The Afternoon of a Faun: Analysis of Major Characters

Author: Stéphane Mallarmé

First published: L'Après-midi d'un faune, 1876 (English translation, 1958); collected in An Anthology of French Poetry from Nerval to Valéry in English Translation with French Originals

Genre: Poetry

Locale: Indeterminate

Plot: Fable

Time: Indeterminate

The Faun, the hero and narrator. The faun of mythological antiquity, half man and half goat, was associated with bucolic settings and lascivious sexual appetites, so the Faun of this work is imagined to be a creature of considerable sensual indulgence. His sexuality links him to fundamental human desire, but his intellectual probing reflects the continuing human preoccupation with self-definition. In this way, he seems remote from his animal half. Through both his aesthetic and his physical preoccupations, the Faun presents himself as essentially a romantic hero. He seeks to dominate his surroundings both to find answers and to create his songs. He lives in a pastoral setting and creates a literal harmony with it through his songs. The Faun's major role is as a representation of the poet himself. Throughout the poem, he speaks of the music he plays on panpipes, and his dreams either create or transform his encounter with the nymphs, depending on which perception of reality the reader accepts. Because the nymphs appear only through the musings of the Faun, they seem to be entirely his creatures. If the encounter with them is taken to be a literal event, the Faun has only a limited perception of the nymphs, illustrating the difficulty of finding poetic insight, something as difficult to capture as the nymphs themselves.

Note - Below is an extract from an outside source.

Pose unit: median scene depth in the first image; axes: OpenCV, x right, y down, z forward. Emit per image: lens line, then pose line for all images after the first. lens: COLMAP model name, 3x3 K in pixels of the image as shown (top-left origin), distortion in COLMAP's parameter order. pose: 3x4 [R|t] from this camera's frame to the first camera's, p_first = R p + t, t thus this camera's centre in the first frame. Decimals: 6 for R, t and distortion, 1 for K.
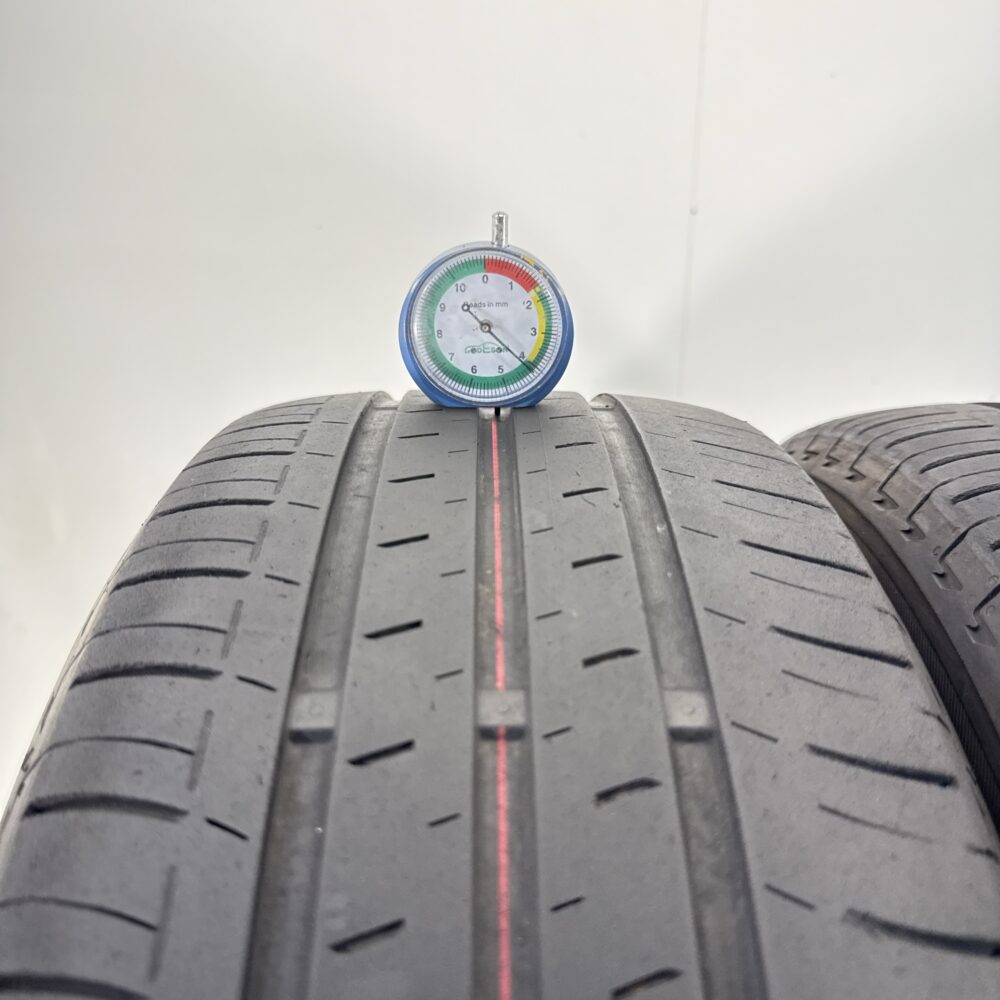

The nymphs, the only two other characters in the poem. They remain only partially revealed. Each is rendered specific by contrast with the other; one is younger and naïve, the other more sophisticated and aggressive. In their similarity and variety, they serve as emblems of the Faun's desire and the poet's ideal. In their variety, they encompass all women and all beauty, but described only obliquely, without realistic detail. They serve as an idealized focus for any specific concept of beauty the reader may bring to the poem.